• SELECTED PASSAGE:
::::::::::

Waltheof was high-reeve or ealdorman of Bamburgh (fl. 994). He was probably the son of Ealdred, and the grandson of Osulf I and was father of Uhtred the Bold, Ealdorman of Northumbria. His name is Scandinavian which may imply that he had Viking ancestors.

The name 'Waltheof' remained in his family when Earl Siward married his great-granddaughter and named his son Waltheof. This son of Siward became Waltheof, Earl of Northumbria, and one of his descendants being Saint Waltheof of Melrose.

Additionally, another branch of the family would use the Waltheof name including: Waltheof of Allerdale who was son of Gospatric, Earl of Northumbria. Waltheof of Inverkeithing and Dalmeny was son of Cospatric, and grandson of Waltheof of Allerdale.  Another descendant of Gospatric, Earl of Northumbria was Waltheof, Earl of Dunbar.

::::::::::

• TASK A:
In the passage on Waltheof of Bamburgh, who is named as Waltheof's son?
• TASK B:
From the passage on Waltheof of Bamburgh, extract the words starting at "Waltheof was high-reeve" and ending at "Waltheof of Melrose.".

• GIVEN INFORMATION:
::::::::::

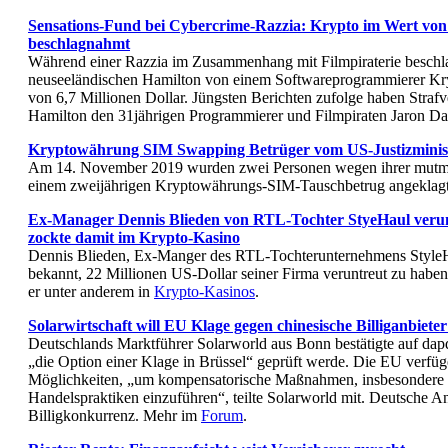
Sensations-Fund bei Cybercrime-Razzia: Krypto im Wert von 
beschlagnahmt
Während einer Razzia im Zusammenhang mit Filmpiraterie beschla
neuseeländischen Hamilton von einem Softwareprogrammierer K
von 6,7 Millionen Dollar. Jüngsten Berichten zufolge haben Straf
Hamilton den 31jährigen Programmierer und Filmpiraten Jaron D
Kryptowährung SIM Swapping Betrüger vom US-Justizminis
Am 14. November 2019 wurden zwei Personen wegen ihrer mutma
einem zweijährigen Kryptowährungs-SIM-Tauschbetrug angeklagt
Ex-Manager Dennis Blieden von RTL-Tochter StyeHaul verunt
zockte damit im Krypto-Kasino
Dennis Blieden, Ex-Manger des RTL-Tochterunternehmens StyleHa
bekannt, 22 Millionen US-Dollar seiner Firma veruntreut zu habe
er unter anderem in
Krypto-Kasinos
.
Solarwirtschaft will EU Klage gegen chinesische Billiganbiete
Deutschlands Marktführer Solarworld aus Bonn bestätigte auf dapd
„die Option einer Klage in Brüssel“ geprüft werde. Die EU verfüge
Möglichkeiten, „um kompensatorische Maßnahmen, insbesondere Z
Handelspraktiken einzuführen“, teilte Solarworld mit. Deutsche An
Billigkonkurrenz. Mehr im
Forum
.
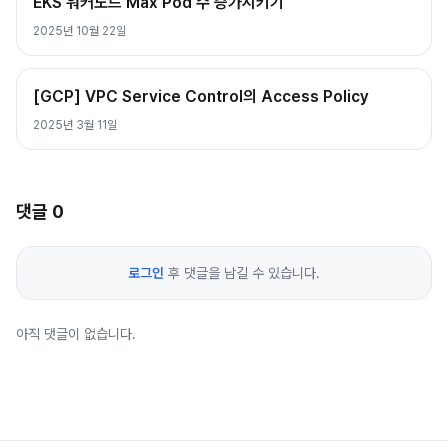
EKS 워커노드 Max Pod 수 증가시키기
2025년 10월 22일
[GCP] VPC Service Control의 Access Policy
2025년 3월 11일
댓글
0
로그인
후 댓글을 남길 수 있습니다.
아직 댓글이 없습니다.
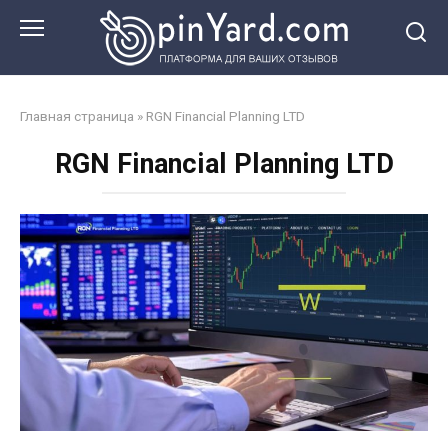
Перейти
к
контенту
Главная страница
»
RGN Financial Planning LTD
RGN Financial Planning LTD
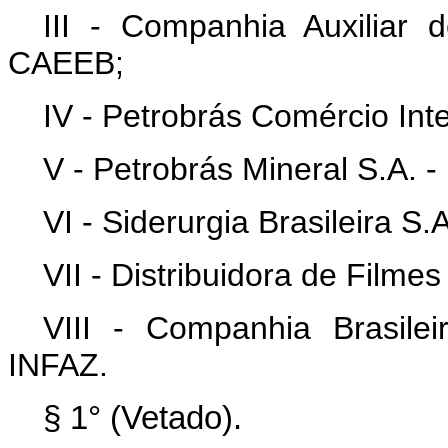
III - Companhia Auxiliar d
CAEEB;
IV - Petrobrás Comércio In
V - Petrobrás Mineral S.A.
VI - Siderurgia Brasileira 
VII - Distribuidora de Film
VIII - Companhia Brasilei
INFAZ.
§ 1° (Vetado).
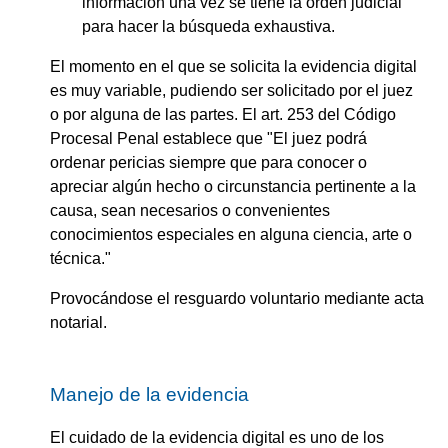
información una vez se tiene la orden judicial
para hacer la búsqueda exhaustiva.
El momento en el que se solicita la evidencia digital
es muy variable, pudiendo ser solicitado por el juez
o por alguna de las partes. El art. 253 del Código
Procesal Penal establece que "El juez podrá
ordenar pericias siempre que para conocer o
apreciar algún hecho o circunstancia pertinente a la
causa, sean necesarios o convenientes
conocimientos especiales en alguna ciencia, arte o
técnica."
Provocándose el resguardo voluntario mediante acta
notarial.
Manejo de la evidencia
El cuidado de la evidencia digital es uno de los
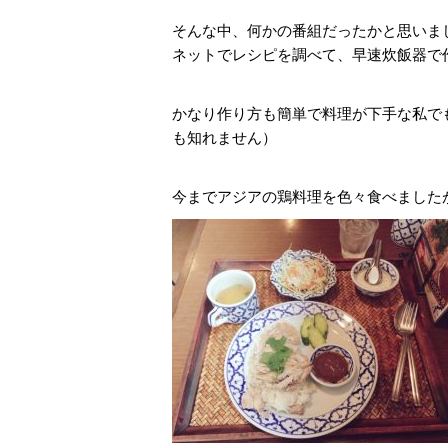
そんな中、何かの番組だったかと思いま
ネットでレシピを調べて、早速炊飯器で
かなり作り方も簡単で料理が下手な私で
も知れません）
今までアジアの鶏料理を色々食べました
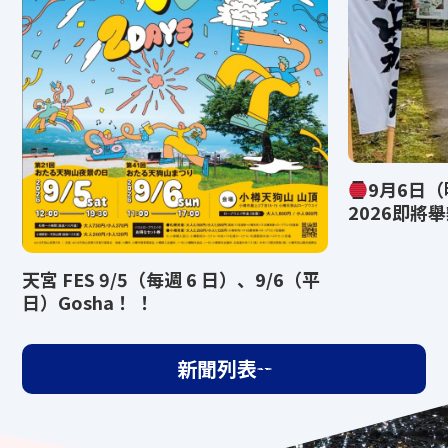
9月6日
2026即將
天宮 FES 9/5（每週 6 日）、9/6（平
日）Gosha！ ！
新聞列表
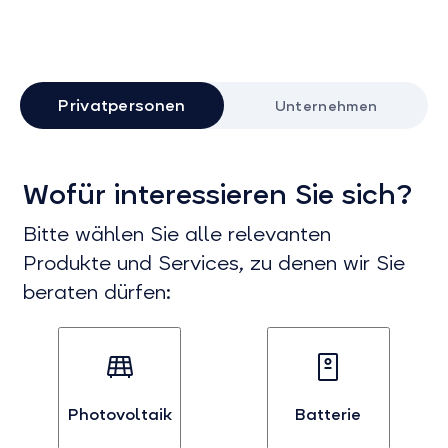
Privatpersonen
Unternehmen
Wofür interessieren Sie sich?
Bitte wählen Sie alle relevanten
Produkte und Services, zu denen wir Sie
beraten dürfen:
Photovoltaik
Batterie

::::::::::

• EXERCISE SOLUTION A:
Uhtred the Bold, Ealdorman of Northumbria.

• EXERCISE SOLUTION B:
Waltheof was high-reeve or ealdorman of Bamburgh (fl. 994). He was probably the son of Ealdred, and the grandson of Osulf I and was father of Uhtred the Bold, Ealdorman of Northumbria. His name is Scandinavian which may imply that he had Viking ancestors.

The name 'Waltheof' remained in his family when Earl Siward married his great-granddaughter and named his son Waltheof. This son of Siward became Waltheof, Earl of Northumbria, and one of his descendants being Saint Waltheof of Melrose.